The land area that is now known as the State of Wisconsin was surveyed by the federal government between 1833 and 1866. The survey was done in order to divide the vast public domain into salable-sized lots that could be sold, or otherwise divested, to raise funds for the federal government and to encourage settlement. The work was done using the Public Land Survey System (PLSS), which divides land into six-mile square townships and one-mile square sections. The area where Comstock Bog is located was surveyed in 1851. These early surveys are rich with information about the land at that time and the work of these hardy early surveyors was met with challenge after challenge.
The system of measurement used in the original public land survey is based on the statute mile. It is subdivided into chains and links, not feet and inches. A measuring chain is 66 feet long and there are 80 chains in a mile. Each chain is composed of 100 links each of which are 7.92 inches in length. Because there are 100 links in a chain, the measurement can be expressed as a decimal, i.e. 12.59 chains is equal to 12 chains and 59 links. To convert measurements from chains to feet, simply multiply the number of chains by 66, i.e. 12.59 chains x 66 (feet per chain) = 830.94 feet.

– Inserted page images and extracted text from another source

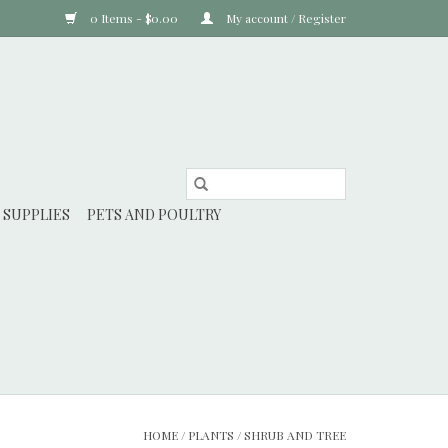
0 Items - $0.00
My account / Register
 SUPPLIES
PETS AND POULTRY
HOME
/
PLANTS
/
SHRUB AND TREE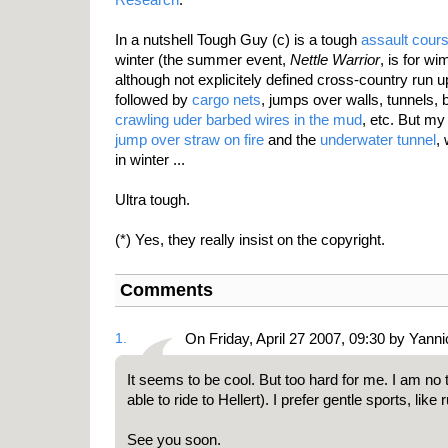
In a nutshell Tough Guy (c) is a tough
assault cour
winter (the summer event,
Nettle Warrior
, is for wi
although not explicitely defined cross-country run u
followed by
cargo nets
, jumps over walls, tunnels,
crawling uder barbed wires in the mud
, etc. But my
jump over straw on fire
and the
underwater tunnel
,
in winter ...
Ultra tough.
(*) Yes, they really insist on the copyright.
Comments
1.
On Friday, April 27 2007, 09:30 by Yanni
It seems to be cool. But too hard for me. I am no
able to ride to Hellert). I prefer gentle sports, like 
See you soon.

Whenever the surveyors encountered a lake or river of significant size along the section lines, they were to set a post at the shoreline. Once these meander posts were set on all the section lines that intersected the lake or river, the shoreline was surveyed by connecting the meander corners by tangential lines. At the end of township's survey, the surveyors wrote a general description of what they had observed during the survey of the township.

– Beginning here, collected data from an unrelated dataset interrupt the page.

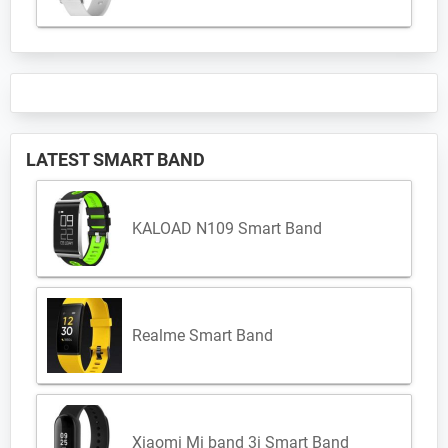
LATEST SMART BAND
KALOAD N109 Smart Band
Realme Smart Band
Xiaomi Mi band 3i Smart Band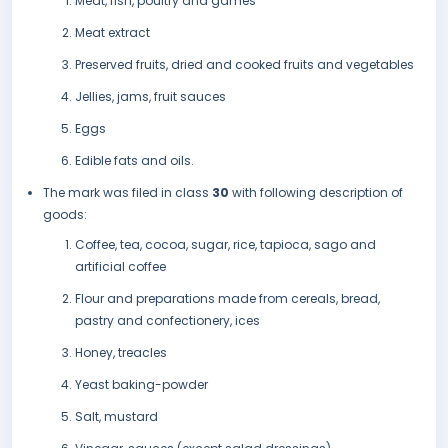
Meat, fish, poultry and games
Meat extract
Preserved fruits, dried and cooked fruits and vegetables
Jellies, jams, fruit sauces
Eggs
Edible fats and oils.
The mark was filed in class
30
with following description of
goods:
Coffee, tea, cocoa, sugar, rice, tapioca, sago and
artificial coffee
Flour and preparations made from cereals, bread,
pastry and confectionery, ices
Honey, treacles
Yeast baking-powder
Salt, mustard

In 1851, William P. Huntington surveyed the Township wherein Comstock Bog lies. He wrote, “The Township is much cut up by marshes and swamps. There are, however, many good farms begun and more claims may yet be made that shall well reward the enterprising pioneers….. There is a considerable proportion of soft, quaking dangerous marsh. This sort of marsh seems to be an abyss of soft mud, overgrown with turf which is easily penetrated and which has been sounded with poles to the depth of 12 and 15 feet without reaching hard bottom."